How to fight the pressure to have more kids

You should tune out the unsolicited advice couched in concern

In Summary

• It's not unusual to have someone tell you to get a playmate for the firstborn

Illustration of a mother bottlefeeding her baby
Illustration of a mother bottlefeeding her baby

There are questions about life that have become integrated in our cultures as part of ‘the norm’, yet they are utterly disrespectful and inconsiderate. These questions are invasive, unkind and downright disrespectful at times. Alas, society has normalised them as ways of endearment and concern.

When are you getting married? When are you starting a family? When are you having more kids?

These are just some of the most asked yet highly infuriating questions. At some point, they stop being questions and start being demands. The question about having children turns into a demand on having more children! As soon as your baby starts crawling, the noisemakers take their turn to comment how nice it would be for the baby to have a playmate.

This same scenario came to life before my eyes just this past week. I was sitting on the grass in the garden on video call with a close relative when I showed them my son zooming in all directions around the garden. “Oh, poor kid, he looks so bored playing by himself. He needs a playmate. If you have a second kid, he would have someone to play with.” No, if I had a second kid, I would not have the time to sit on the grass and play with my first kid!

Sometimes people mean well when they vocalise their opinions unnecessarily. However, just because they went through something does not mean everyone else must go through the same. Older generations had children back to back. That was normal in their times just as it was normal for the child to be raised by the proverbial village. However, in my time, what is normal to me are my day to day experiences that do not reflect those of opinion holders just because they have been there and done that.

I do not have a village, I do not even have a person to watch my kid for two minutes during the day for a quick bathroom break. Moreover, I took a break from my career and life in general to be my child’s caregiver and first teacher because I want to give him the kind of foundation I deem necessary before he starts his school years.
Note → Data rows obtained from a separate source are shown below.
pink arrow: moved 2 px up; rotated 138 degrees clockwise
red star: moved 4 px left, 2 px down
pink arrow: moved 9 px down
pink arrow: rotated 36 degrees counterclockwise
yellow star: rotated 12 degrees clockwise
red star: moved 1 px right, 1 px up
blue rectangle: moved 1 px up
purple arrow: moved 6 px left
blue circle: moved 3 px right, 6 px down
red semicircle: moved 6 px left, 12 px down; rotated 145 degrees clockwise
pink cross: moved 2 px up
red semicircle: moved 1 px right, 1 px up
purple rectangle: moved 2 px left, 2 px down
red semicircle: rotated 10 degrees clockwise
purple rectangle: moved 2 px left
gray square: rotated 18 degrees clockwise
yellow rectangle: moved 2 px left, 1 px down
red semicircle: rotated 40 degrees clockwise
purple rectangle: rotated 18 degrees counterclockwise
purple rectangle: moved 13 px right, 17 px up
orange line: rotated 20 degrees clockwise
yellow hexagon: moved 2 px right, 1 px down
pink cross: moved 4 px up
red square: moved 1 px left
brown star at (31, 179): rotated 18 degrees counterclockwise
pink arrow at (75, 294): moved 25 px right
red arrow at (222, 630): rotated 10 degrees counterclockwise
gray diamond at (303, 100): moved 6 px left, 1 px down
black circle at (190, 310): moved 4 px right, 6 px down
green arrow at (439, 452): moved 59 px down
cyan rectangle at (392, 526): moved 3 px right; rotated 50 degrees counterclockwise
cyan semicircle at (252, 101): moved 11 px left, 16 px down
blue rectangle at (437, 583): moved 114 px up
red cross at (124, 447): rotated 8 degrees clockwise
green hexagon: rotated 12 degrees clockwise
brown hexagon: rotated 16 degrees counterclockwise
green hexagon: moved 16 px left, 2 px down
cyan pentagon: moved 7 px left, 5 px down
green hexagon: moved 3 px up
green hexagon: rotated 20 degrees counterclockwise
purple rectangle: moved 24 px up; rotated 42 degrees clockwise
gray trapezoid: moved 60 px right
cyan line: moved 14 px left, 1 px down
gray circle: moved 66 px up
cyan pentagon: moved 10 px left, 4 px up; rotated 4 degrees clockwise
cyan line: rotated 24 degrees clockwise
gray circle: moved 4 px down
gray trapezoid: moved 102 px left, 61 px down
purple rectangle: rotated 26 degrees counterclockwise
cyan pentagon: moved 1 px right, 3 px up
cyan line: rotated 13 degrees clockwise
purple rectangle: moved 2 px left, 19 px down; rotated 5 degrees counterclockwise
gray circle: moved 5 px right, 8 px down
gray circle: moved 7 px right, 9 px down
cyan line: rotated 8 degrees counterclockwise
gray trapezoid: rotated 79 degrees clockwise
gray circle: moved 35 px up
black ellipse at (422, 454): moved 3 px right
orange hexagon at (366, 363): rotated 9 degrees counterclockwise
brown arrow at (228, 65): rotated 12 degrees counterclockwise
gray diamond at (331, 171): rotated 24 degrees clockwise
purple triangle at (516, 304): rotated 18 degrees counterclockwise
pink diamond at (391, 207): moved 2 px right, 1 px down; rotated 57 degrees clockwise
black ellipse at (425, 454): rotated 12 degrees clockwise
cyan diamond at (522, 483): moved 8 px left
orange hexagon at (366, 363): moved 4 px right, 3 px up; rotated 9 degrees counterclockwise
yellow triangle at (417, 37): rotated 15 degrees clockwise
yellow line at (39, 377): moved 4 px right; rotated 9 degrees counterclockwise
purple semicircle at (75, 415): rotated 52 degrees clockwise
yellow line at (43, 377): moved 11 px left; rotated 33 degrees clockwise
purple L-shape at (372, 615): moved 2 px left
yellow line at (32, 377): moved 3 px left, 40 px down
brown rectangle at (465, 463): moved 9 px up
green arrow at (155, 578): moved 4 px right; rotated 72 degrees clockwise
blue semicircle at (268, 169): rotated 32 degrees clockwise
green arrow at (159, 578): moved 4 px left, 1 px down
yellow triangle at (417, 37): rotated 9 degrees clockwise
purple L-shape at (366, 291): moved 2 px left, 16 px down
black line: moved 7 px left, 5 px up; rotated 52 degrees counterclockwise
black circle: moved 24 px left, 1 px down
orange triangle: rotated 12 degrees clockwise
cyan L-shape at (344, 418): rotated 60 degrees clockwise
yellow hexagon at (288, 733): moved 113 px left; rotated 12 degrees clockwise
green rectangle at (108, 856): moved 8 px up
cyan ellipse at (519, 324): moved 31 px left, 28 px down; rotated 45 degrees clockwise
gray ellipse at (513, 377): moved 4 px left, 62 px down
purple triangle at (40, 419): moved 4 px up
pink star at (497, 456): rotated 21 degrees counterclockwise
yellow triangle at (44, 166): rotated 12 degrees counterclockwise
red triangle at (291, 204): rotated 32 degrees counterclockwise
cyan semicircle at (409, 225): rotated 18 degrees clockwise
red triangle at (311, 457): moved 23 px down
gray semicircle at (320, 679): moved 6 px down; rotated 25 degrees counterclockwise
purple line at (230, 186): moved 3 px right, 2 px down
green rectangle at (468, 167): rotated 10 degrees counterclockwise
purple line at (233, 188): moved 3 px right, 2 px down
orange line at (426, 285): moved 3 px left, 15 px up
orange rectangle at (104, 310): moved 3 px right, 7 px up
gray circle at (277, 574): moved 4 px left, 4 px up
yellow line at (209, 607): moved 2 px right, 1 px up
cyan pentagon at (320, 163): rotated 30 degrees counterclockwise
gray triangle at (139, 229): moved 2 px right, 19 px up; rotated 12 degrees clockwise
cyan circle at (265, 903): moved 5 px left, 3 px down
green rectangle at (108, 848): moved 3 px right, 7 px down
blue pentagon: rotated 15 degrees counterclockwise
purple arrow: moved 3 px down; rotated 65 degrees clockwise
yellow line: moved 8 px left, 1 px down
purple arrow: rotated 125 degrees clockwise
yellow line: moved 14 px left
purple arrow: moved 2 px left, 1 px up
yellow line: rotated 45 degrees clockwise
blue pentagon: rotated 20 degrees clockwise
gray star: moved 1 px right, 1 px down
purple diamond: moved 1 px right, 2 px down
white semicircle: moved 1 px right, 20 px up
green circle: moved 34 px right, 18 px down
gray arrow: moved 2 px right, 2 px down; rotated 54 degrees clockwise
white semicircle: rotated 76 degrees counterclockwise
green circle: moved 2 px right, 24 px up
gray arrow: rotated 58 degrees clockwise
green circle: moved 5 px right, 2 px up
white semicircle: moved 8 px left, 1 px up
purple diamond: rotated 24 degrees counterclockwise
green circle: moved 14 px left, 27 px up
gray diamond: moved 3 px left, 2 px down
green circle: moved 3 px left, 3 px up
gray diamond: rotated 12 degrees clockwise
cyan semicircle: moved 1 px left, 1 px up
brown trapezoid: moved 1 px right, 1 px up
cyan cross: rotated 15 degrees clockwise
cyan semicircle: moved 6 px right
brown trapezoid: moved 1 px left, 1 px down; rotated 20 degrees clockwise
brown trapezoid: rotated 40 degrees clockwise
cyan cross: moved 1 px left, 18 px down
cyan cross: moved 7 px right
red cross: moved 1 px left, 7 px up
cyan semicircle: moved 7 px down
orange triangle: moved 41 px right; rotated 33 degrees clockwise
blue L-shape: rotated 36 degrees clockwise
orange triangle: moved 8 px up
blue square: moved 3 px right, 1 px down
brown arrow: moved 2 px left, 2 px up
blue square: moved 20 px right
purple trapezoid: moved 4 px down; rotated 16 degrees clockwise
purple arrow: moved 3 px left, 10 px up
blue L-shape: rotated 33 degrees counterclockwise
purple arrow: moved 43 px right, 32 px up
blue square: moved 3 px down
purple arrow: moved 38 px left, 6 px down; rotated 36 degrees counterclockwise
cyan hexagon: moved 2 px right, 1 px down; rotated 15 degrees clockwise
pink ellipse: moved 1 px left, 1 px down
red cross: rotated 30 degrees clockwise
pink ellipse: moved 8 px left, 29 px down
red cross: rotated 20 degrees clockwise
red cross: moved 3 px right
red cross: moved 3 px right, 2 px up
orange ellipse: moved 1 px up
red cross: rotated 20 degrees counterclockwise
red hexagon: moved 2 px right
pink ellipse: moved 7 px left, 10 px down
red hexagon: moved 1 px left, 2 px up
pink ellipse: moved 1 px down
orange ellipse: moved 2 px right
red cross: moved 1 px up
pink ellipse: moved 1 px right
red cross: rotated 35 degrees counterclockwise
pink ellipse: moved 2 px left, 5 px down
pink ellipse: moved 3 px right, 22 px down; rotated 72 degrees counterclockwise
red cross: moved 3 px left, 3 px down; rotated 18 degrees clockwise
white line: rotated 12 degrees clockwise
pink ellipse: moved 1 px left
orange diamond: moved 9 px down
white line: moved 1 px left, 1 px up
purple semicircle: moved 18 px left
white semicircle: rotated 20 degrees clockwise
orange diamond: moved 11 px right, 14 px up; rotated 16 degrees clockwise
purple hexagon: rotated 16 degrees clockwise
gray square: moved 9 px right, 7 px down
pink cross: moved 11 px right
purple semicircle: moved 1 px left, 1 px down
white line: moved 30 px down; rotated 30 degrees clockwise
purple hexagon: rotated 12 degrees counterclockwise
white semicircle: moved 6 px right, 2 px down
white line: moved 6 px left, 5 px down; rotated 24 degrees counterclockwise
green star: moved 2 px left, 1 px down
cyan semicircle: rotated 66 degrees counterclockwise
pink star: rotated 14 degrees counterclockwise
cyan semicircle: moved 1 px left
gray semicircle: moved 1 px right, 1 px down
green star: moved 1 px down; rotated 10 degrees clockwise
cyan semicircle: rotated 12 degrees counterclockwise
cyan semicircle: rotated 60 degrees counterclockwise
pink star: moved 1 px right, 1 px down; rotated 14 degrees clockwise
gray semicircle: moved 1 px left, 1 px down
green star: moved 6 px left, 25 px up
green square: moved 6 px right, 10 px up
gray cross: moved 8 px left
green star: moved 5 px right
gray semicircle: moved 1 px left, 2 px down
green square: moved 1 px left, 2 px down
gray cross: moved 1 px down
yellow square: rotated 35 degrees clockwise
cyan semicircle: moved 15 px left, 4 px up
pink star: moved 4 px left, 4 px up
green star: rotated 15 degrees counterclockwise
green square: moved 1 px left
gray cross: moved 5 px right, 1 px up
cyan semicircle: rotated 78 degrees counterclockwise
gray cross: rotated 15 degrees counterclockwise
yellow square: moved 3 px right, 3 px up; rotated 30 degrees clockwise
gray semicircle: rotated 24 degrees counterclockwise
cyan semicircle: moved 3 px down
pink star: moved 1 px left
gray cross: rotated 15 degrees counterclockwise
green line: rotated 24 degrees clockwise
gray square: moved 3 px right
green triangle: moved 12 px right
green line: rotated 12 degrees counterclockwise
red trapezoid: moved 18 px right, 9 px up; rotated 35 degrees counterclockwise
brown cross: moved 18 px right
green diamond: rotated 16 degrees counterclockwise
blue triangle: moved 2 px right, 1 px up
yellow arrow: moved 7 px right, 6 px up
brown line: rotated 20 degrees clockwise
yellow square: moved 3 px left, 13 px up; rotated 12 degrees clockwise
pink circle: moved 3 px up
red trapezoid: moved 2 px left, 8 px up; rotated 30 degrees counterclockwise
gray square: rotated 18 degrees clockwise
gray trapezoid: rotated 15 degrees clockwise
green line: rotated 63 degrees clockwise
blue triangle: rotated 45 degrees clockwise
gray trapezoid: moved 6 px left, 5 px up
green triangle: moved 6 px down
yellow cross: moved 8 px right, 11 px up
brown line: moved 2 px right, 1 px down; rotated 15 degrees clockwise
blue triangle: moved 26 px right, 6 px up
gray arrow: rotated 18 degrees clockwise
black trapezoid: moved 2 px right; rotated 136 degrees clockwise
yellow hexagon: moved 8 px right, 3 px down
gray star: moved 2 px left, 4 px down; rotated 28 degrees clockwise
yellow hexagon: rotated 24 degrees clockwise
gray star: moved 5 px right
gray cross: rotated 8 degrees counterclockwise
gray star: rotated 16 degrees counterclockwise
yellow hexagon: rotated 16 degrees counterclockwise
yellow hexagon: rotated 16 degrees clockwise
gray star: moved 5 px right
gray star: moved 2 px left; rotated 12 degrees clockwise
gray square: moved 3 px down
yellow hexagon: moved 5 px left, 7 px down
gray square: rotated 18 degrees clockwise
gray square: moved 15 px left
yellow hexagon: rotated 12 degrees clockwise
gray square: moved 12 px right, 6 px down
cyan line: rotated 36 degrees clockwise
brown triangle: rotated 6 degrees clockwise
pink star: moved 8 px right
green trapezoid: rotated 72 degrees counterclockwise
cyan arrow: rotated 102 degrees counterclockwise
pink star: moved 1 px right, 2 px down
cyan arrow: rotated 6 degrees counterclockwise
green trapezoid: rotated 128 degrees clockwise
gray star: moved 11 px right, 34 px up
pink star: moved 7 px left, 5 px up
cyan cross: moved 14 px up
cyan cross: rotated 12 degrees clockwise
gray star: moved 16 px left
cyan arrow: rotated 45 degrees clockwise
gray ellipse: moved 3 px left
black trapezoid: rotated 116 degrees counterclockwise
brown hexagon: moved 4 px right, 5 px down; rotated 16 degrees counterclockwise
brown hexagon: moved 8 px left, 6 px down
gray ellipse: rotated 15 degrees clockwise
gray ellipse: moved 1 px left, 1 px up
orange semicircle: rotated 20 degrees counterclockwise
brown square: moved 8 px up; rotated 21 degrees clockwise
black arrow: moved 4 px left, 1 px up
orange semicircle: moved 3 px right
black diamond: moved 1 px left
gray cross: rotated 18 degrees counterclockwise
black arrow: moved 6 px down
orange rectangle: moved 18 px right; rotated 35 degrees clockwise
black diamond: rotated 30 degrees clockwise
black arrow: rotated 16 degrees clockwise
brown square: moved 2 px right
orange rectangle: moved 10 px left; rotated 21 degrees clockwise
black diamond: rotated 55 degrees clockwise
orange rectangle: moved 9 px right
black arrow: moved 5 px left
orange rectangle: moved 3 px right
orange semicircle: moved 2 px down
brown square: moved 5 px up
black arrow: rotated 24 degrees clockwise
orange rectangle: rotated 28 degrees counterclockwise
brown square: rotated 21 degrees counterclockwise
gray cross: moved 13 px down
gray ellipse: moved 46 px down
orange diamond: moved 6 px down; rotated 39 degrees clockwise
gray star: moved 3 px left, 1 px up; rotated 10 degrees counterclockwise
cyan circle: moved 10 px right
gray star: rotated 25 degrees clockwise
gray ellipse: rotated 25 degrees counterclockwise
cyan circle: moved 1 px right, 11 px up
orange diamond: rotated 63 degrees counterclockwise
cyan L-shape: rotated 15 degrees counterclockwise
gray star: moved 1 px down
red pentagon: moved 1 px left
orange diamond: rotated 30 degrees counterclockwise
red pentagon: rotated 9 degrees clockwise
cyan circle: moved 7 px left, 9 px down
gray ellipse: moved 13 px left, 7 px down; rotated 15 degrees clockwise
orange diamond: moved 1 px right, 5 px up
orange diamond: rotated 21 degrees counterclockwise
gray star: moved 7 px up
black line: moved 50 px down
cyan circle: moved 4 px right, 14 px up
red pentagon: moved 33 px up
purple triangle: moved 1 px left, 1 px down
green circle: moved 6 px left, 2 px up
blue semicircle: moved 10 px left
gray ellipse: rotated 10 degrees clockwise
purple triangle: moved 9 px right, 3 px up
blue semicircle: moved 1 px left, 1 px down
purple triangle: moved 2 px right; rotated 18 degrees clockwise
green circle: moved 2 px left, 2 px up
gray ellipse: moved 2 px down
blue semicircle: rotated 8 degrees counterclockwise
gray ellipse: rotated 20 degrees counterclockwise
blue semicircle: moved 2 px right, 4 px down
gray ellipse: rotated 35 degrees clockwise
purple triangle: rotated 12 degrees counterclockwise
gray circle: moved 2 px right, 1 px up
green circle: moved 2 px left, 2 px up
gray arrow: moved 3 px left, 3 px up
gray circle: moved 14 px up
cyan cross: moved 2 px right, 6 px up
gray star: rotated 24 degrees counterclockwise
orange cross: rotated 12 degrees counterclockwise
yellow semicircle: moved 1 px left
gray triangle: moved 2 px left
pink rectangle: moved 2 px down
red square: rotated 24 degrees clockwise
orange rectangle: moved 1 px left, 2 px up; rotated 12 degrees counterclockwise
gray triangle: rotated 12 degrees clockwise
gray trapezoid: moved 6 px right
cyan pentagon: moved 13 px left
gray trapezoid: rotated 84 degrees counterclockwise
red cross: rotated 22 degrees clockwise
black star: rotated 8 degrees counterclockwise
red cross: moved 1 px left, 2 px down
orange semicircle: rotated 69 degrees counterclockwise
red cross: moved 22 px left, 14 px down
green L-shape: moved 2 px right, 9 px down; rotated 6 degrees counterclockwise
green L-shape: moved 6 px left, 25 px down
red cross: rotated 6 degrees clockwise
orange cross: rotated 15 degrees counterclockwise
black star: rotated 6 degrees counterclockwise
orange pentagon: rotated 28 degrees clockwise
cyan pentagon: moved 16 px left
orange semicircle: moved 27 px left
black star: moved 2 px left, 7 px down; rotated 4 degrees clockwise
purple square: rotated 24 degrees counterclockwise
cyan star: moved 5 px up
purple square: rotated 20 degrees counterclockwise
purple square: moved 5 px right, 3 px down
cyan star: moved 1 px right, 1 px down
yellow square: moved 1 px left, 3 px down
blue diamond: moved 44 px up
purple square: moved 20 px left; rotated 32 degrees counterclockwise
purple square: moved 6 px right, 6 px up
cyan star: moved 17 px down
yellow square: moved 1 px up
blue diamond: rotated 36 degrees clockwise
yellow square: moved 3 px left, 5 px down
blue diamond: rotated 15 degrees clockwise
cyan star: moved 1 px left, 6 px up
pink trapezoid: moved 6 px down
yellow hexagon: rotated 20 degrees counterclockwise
For the first few years of their lives, our kids deserve all our attention. To those who can manage to share their attention fairly between more than one child, I say rock on! To those of us who choose to have one kid because we cannot afford to focus on multiple little humans who demand our undivided attention, I say, remember when the world is asleep and the noisemakers are snoring peacefully in their beds, having convinced you to have more than one kid, you and you alone will be up at odd hours of the night, taking care of your babies without any help.